Chapitre 1
Link tomba de sa monture.
Erold : Non, non non non !! Link, ce n’est pas comme ça que tu arriveras à quelque chose.
Link : Je suis désolé, mais c’est pas facile de tenir là-dessus quand il saute.
Erold : C’est parce que tu as peur de lui. Il ressens ton manque d’assurance et du coup, il n’est pas sûr lui non plus. Tu dois ne faire qu’un avec ton cheval. Si tu doutes, il doute. Allez, remonte là-dessus et montre-moi ce dont tu es capable.
Link remonte sur son cheval.
Lorsqu’il était arrivé au Ranch 5 ans plus tôt, il avait trouvé en Erold le parent qu’il n’avait plus.
Il était faible, il avait froid, il était fatigué d’avoir tant marché.
Erold l’avait recueillie et s’était occupé de lui comme le fils qu’il n’avait jamais eu.
Le pauvre petit avait de la fièvre et délirait.
Il ne cessait d’appeler sa mère dans son sommeil, mais lorsqu’il se réveillait, il ne se rappelait de rien.
Il ne possédait qu’une seule chose : un pendentif représentant un motif bizarre avec écrit Link à l’intérieur.
Il demanda si c’était son nom, mais le gosse ne se souvenait de rien. Alors il l’appela ainsi et prit sur lui de l’élever.
Erold : Vas-y Link, recommence.
Link se pencha sur son cheval et cria :
Link : Yaah Yaah !!
Le cheval partit au galop, fit un tour dans le Ranch et s’approcha de l’a barrière, mais, à quelques centimètres de sa cible, il s’arrêta et se cabra en hennissant.
Erold : Bon, c’est pas grave, ça sera pour une autre fois. Il se fait tard et je crois que ton postérieur ne supportera pas une chute de plus.
Link : Mais Erold…
Erold : Pas de mais, tu es crevé et tu n’as rien mangé depuis le petit déjeuner. Ca ne sert à rien de continuer aujourd’hui.
Il fit un large sourire au gamin assis par terre. Link leva la tête vers lui et sourit à son tour.
Link : Quand je serais grand, je galoperai plus vite que le vent.
Erold : Mais tu es déjà grand. Demain, tu va avoir onze ans… Enfin, en admettant que tu aies eu six ans le jour où je t’ai découvert.
Le gamin le regarda et sourit.
A l’entrée du Ranch, une petite fille courrait vers eux en criant :
La petite fille : Link ! Link !
Erold : Oh non, pas elle !
Link : Zelda ! Comment ça va ?
Zelda s’approcha en courant. En arrivant devant Link, elle le toisa et lui fit :
Zelda : Tu n’arrives toujours pas à tenir sur ton cheval ?
Link : T’es marrante, il fait trois fois ma taille, c’est pas si facile tu sais.

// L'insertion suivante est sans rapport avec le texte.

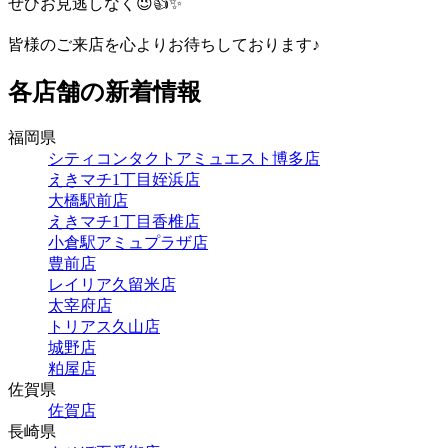
ぜひお見逃しなく😉👍✨
皆様のご来店を心よりお待ちしております♪
各店舗の新着情報
福岡県
シティコンタクトアミュエスト博多店
えきマチ1丁目姪浜店
大橋駅前店
えきマチ1丁目香椎店
小倉駅アミュプラザ店
豊前店
レイリア久留米店
太宰府店
トリアス久山店
城野店
粕屋店
佐賀県
佐賀店
長崎県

Erold : Tu t’es encore échappé du palais petite ?
Zelda : Mon père voulait que je passe toute l’après-midi à me préparer pour une fête où je vais passer mon temps à devoir sourire et faire semblant de m’amuser.
Erold : Mes Déesses. Tu sais que je vais encore en prendre plein la tête.
Zelda le regarda avec des yeux tristes et un visage larmoyant.
Zelda : Oh, tu ne diras rien à père hein dis ? Hein ?!
Erold regarda ce petit bout de peste et se fit attendrir.
Erold : Bon, bon ça va, mais tu me promets de partir avant la tombée de la nuit.
Zelda prit Link par la main et, en courant vers la maison elle cria derrière elle :
Zelda : Promis !
A des kilomètres de là, dans la Vallée Gerudo, un homme s’assit, fatigué.
L’homme : Qu’y a-t-il Capitaine ?
Une femme s’approcha de lui et mit un genou à terre.
La femme : Sire, nous avons découvert un homme dans le désert. Il était à moitié mort et le soleil avait ramolli sa peau, mais il portait sur lui quelque chose qui, je pense, devrait vous intéresser.
Elle lui tendit alors un morceau de parchemin.
Les yeux de l’homme brillèrent d’une lueur ardente dans l’obscurité de sa tente lorsqu’il reconnu le signe de la Triforce en haut de la page.